# Base For Structures



## Dr Bob (Dec 31, 2013)

I am building my layout (HO) and have completed some structure kits (plastic and wood) to be put on the layout. I have seen that some modellers place the completed structure on the layout as is and others build or place the structures on a base of cardboard, styrene of foam board. I am interested in what method you use and what are the advantages.

Thanks.

Dr Bob


----------



## Fire21 (Mar 9, 2014)

I don't have any methods, since I've never done any buildings yet on my upcoming layout. But think about it this way...there are extremely few buildings that sit on the ground. Virtually every structure has a foundation of some sort, whether it be a concrete slab, a natural rock base, or a basement. I would think that a rock foundation whittled from foam wouldn't be too hard to make...just guessing. Styrene or cardboard would make a good slab.

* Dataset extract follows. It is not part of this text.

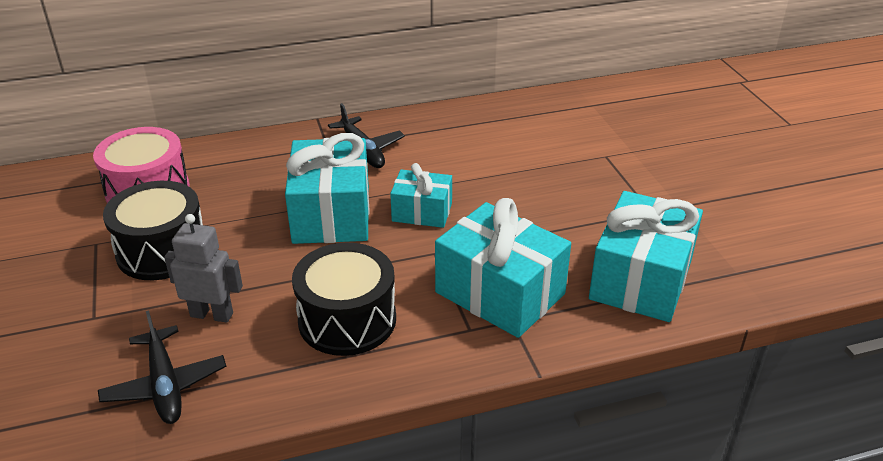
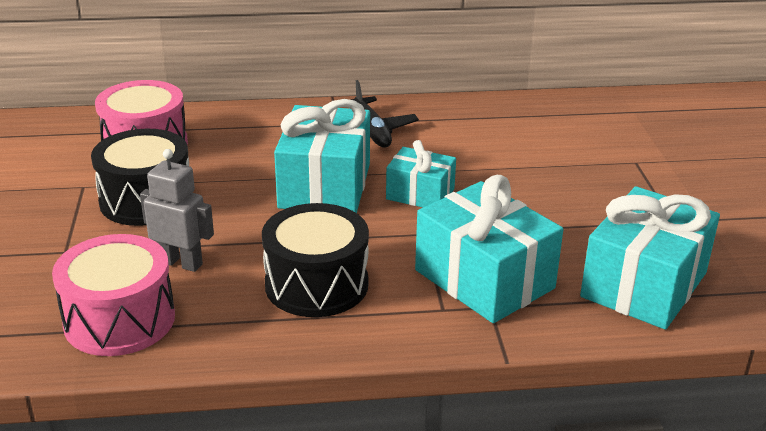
camera: 10 degrees right, 5 degrees down
(165, 385) = (119, 320): black plane -> pink drum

Good luck, and show us some pictures!! :smilie_daumenpos:


----------



## jesteck (Apr 15, 2014)

Most houses are surrounded by landscaping or sidewalks, and commercial buildings have parking lots. It varies with the type of building and the extent of your imagination. I've used everything from nothing to sheet vinyl flooring, upside down and both unpainted for concrete and painted flat black, for roads, driveways, and parking lots.


----------



## Model Train Structures (Oct 10, 2013)

I generally use 3/16 plywood because it makes a weighted, substantial base, yet it's thin enough to cut/drill easily. 

D.A.


----------



## DonR (Oct 18, 2012)

I try to light most of my buildings. You must have some sort of
base on the building else light will leak from under it. Most
often I use a card stock or poster board since it is easy to 
cut to fit the shape of the building. First totally black out
all interior walls and roof so the building does not glow.

As mentioned, adding a 'foundation' does offer some
realism to many buildings. I use a balsa strip painted
to resemble a concrete foundation. There are styrene
sheets available at the hobby store that resemble bricks,
a common material for foundations.

Don


----------